Co-hosted by the African branch of the Global University Network for Innovation – GUNi-Africa – and the African Quality Assurance Network – AfriQAN – and co-funded by the European Union, the meeting drew 150 participants to Bujumbura from 15-19 September to discuss progress in quality assurance in African higher education.

Vanishing doubts

Just last year, at the Tuning meeting in Libreville, Gabon, which preceded the 2013 general assembly of the Association of African Universities, or AAU, many still voiced their doubts that small African countries needed national quality assurance agencies at all.

These doubts seem to have all but vanished.

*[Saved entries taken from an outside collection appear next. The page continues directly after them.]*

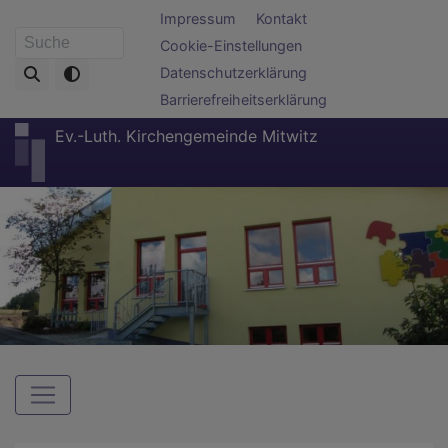
Direkt
Fußbereichsmenü
Impressum
Kontakt
zum
Cookie-Einstellungen
Suche
Inhalt
Datenschutzerklärung
Barrierefreiheitserklärung
Ev.-Luth. Kirchengemeinde Mitwitz
Hauptnavigation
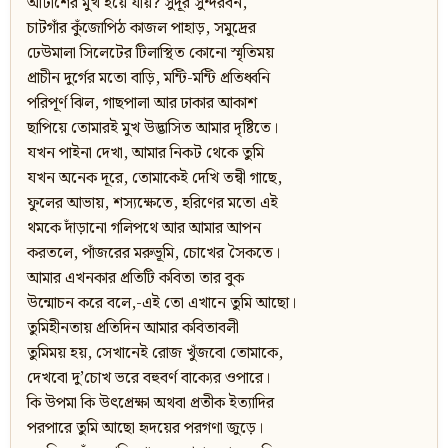
আটাশের মুখ হয়ে যায়? সুদূর সুন্দরবন,
চাটগাঁর কুঁজোপিঠ কাজল পাহাড়, সমুদ্রের
ঢেউমালা সিলেটের টিলাস্থিত কোনো স্মৃতিময়
প্রাচীন দুর্গের মতো বাড়ি, মন্টি-মন্টি প্রতিধ্বনি
পরিপূর্ণ ঝিল, গাছপালা আর ঢাকার আকাশ
ছাপিয়ে তোমারই মুখ উদ্ভাসিত আমার দৃষ্টিতে।
যখন পাইনা দেখা, আমার নিকট থেকে তুমি
যখন অনেক দূরে, তোমাকেই দেখি তন্বী গাছে,
ফুলের আভায়, শস্যক্ষেতে, হরিণের মতো এই
থমকে দাঁড়ানো গলিপথে আর আমার আপন
করতলে, পাঁজরের মরুভূমি, চোখের সৈকতে।
আমার এখনকার প্রতিটি কবিতা তার বুক
উন্মোচন করে বলে,-এই তো এখানে তুমি আছো।
তুমিহীনতায় প্রতিদিন আমার কবিতাবলী
তুমিময় হয়, সেখানেই রোজ খুঁজবো তোমাকে,
দেখবো দু’চোখ ভরে বহুবর্ণ বাক্যের ওপারে।
কি উপমা কি উৎপ্রেক্ষা অথবা প্রতীক ইত্যাদির
পরপারে তুমি আছো হৃদয়ের পরগণা জুড়ে।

In the face of massification and globalisation, the quality of African degrees is so severely threatened that everyone now appears to accept that quality assurance is part and parcel of modern higher education and that the development of a continental framework for quality assurance is a matter of utmost priority.

In fact, the conference went much further than earlier meetings in that it gave plenty of space for the discussion of how private higher education and open and distance learning could be quality assured and how students could be involved.

Fred Awaah of the All African Students Union, who came close to proposing an 'AfriSQAN' at the event, said that students are simply insufficiently aware of quality assurance issues.

“We have a responsibility to inform and involve students, but we cannot do it without your support,” he told the gathering of senior officials.

QA and accreditation framework

The official conference statement, to be published within the next few weeks, specifically urges African countries and institutions without quality assurance agencies to establish one as matter of priority.

It will also recommend that a Pan-African Quality Assurance and Accreditation Framework be pushed ahead soon.

The discussion about the development of a continental framework is not new. Already in 2009 after the fourth conference in the same series, in Bamako, Mali, there was a call to move towards developing an African higher education space.

“The following year in Accra [in Ghana], we had a brainstorming meeting with experts,” recalls Juma Shabani who presided over this year’s meeting. Shabani was until recently UNESCO director in the education sector in charge of coordination, monitoring and evaluation of higher education programmes with a special focus on Africa.

“We knew we needed a continental framework. The African Union participated in our meeting too and it came up with the idea of an African Union accreditation council. But accreditation is part of quality assurance, so we proposed to put it together and see how we could further develop the ideas.”

Earlier this year, the African Union and the European Union commissioned Nigerian Peter Okebukola and Flemish consultant Bart Fonteyne to carry out a study on developing a pan-African quality assurance framework, the preliminary results of which were presented for stakeholder input in Bujumbura and took up considerable space on the agenda.

Its conclusions were met with enthusiasm, but there is still some disagreement on how a pan-African quality assurance framework is to be implemented, whether it must be overseen by a new agency, whether such an agency should also engage in actual accreditation of institutions or national and regional quality assurance agencies, and where such an agency would be hosted.

'Coalition of the willing'

Some believe that a pan-African structure will be a naturally evolving consequence of increased international cooperation, which should come in the wake of the ratification of the revised Arusha Declaration, due in December this year.

AAU President Olusola Oyewole believes that political support from the countries must now be secured first. “We may not need all countries at the same time,” said Oyewole.

“We can start with those that are ready. Then we need the Arusha Convention to be ratified so as to increase awareness of the need for mobility of staff and students, and the need for comparability of diplomas and certificates. When that is in place, I think the national quality assurance agencies will pick up the need to work together.”

Co-author of the study Peter Okebukola firmly believes that Africa can rise to the challenge of creating a common higher education space and a continental framework for quality assurance.